There are other tropes common to the stories. They often tend to have reference to pop culture – episodes based around lost episodes of TV shows, or missing games, are particularly popular. They also tend to end

The name creepypasta comes from “copypasta”, a word used on the internet to refer to information or stories that is copy and pasted again and again. Creepypasta tend to be spread in the same way: spread across the internet and shared, often with no explicit author, and getting warped and edited as they do.

It was one such site that the two girls involved in the Slender Man trial allegedly told detectives that they found the story on the Creepypasta Wiki, a popular site for collecting such stories.

That site allows anyone to contribute, and the community has grown certain stock stories that are warped and changed over time. The story that became so powerful it allegedly led children to kill each other was born from the kind of collective storytelling that is at once ancient – akin to the oral tradition of stories told around the campfire of an evening – and modern, enabled by the globalised communities of the internet. And while Slender Man is the most famous of the stories that were collected there, it is far from unique.

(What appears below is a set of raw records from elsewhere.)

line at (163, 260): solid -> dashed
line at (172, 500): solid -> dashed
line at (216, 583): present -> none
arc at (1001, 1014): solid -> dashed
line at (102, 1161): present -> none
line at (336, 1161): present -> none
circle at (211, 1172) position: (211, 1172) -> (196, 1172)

Creepypasta urban myths: From disturbing Russian experiments to government conspiracy

The Russian sleep experiment

Five political prisoners are the subjects of a Russian experiment after the Second World War. They all have to remain awake for 30 days in a row in a tank filled with toxic gas. Psychoses and gruesome symptoms start to emerge, told in graphic and upsetting detail. When the scientists who are running the experiments realise that they have gone too far and tries to save the prisoners, it all goes horribly wrong.

Candle Cove

This urban legend tears apart and destroys every childhood TV adventure you have ever seen. All those nostalgic memories ranging from Dora the Explorer to Sesame Street are proved to be a childhood illusion and what you thought you were watching was far from the truth. One of the adults in this tale asks his mother about the true nature of the shows and a dark and disturbing reality surfaces.

Annora Petrova

Famous US figure skater Annora Petrova’s obsession with Wikipedia is tale with the underlying moral that it’s best not to get fixated on Googling your name all the time. Petrova discovered a perceptive Wikipedia page about herself and starts altering it to change her own fate. Her life spirals out of control and she ends up as a friendless orphan. The story paints a disturbing picture of how not to mess with the many mysterious corners of the web.

No End House

One of the top Creepypasta stories on Reddit is the unfortunate fiction about David and the No End House. Whoever can survive a trip through the house and arrive at its final ninth room is said to win a prize of $500. David, who accepts the challenge, finds himself pushed to the very edge of his own psyche and humanity. As he walks deeper into the many horrors the house possesses, the rooms gets more sinister and evil.

Polybius

This is a real government conspiracy treat that has been around since 1999, but still, new versions of it keep popping up. Polybius is a fictional arcade game with hidden sinister motives, from unconscious messages to supernatural actions. Early versions implied it was a government mind-control experiment with men in black hanging around the machines. The players would experience symptoms like memory loss, nightmares, nausea, migraines and lose the ability to be sad. Some describe the game as not requiring coins or being unplugged and still working.